WHAT IS REQUIRED: List every line in the records below that contains the word "juin", copying each line in full.

[Saved entries]
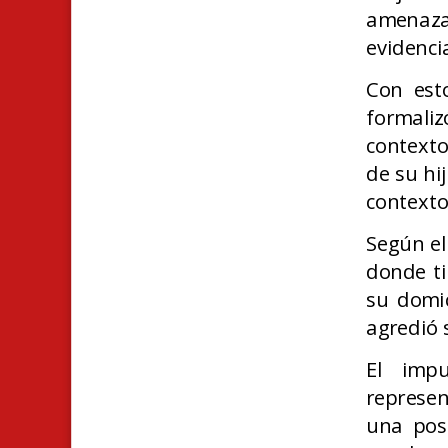
amenaza
evidencia
Con est
formali
contexto
de su hi
contexto
Según el
donde ti
su domic
agredió s
El impu
represen
una posi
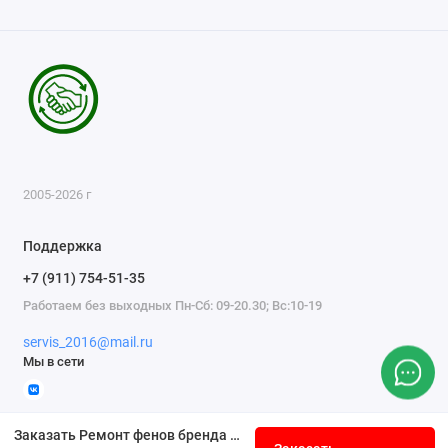
2005-2026 г
Поддержка
+7 (911) 754-51-35
Работаем без выходных Пн-Сб: 09-20.30; Вс:10-19
servis_2016@mail.ru
Мы в сети
Заказать Ремонт фенов бренда Rowenta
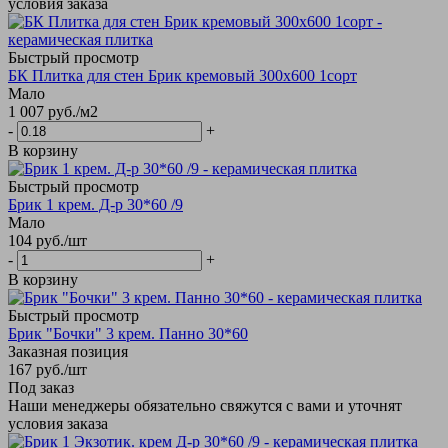
условия заказа
Быстрый просмотр
БК Плитка для стен Брик кремовый 300х600 1сорт
Мало
1 007
руб.
/м2
-
+
В корзину
Быстрый просмотр
Брик 1 крем. Д-р 30*60 /9
Мало
104
руб.
/шт
-
+
В корзину
Быстрый просмотр
Брик "Бочки" 3 крем. Панно 30*60
Заказная позиция
167
руб.
/шт
Под заказ
Наши менеджеры обязательно свяжутся с вами и уточнят
условия заказа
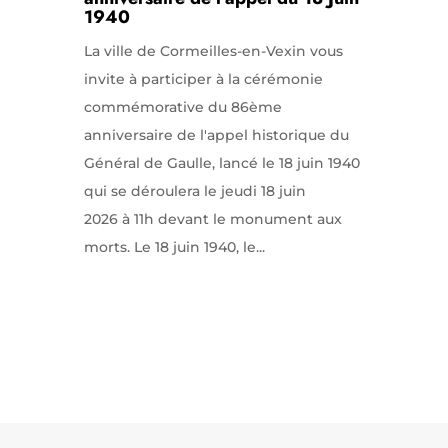
1940
La ville de Cormeilles-en-Vexin vous
invite à participer à la cérémonie
commémorative du 86ème
anniversaire de l'appel historique du
Général de Gaulle, lancé le 18 juin 1940
qui se déroulera le jeudi 18 juin
2026 à 11h devant le monument aux
morts. Le 18 juin 1940, le...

EXERCISE SOLUTION:
Général de Gaulle, lancé le 18 juin 1940
qui se déroulera le jeudi 18 juin
morts. Le 18 juin 1940, le...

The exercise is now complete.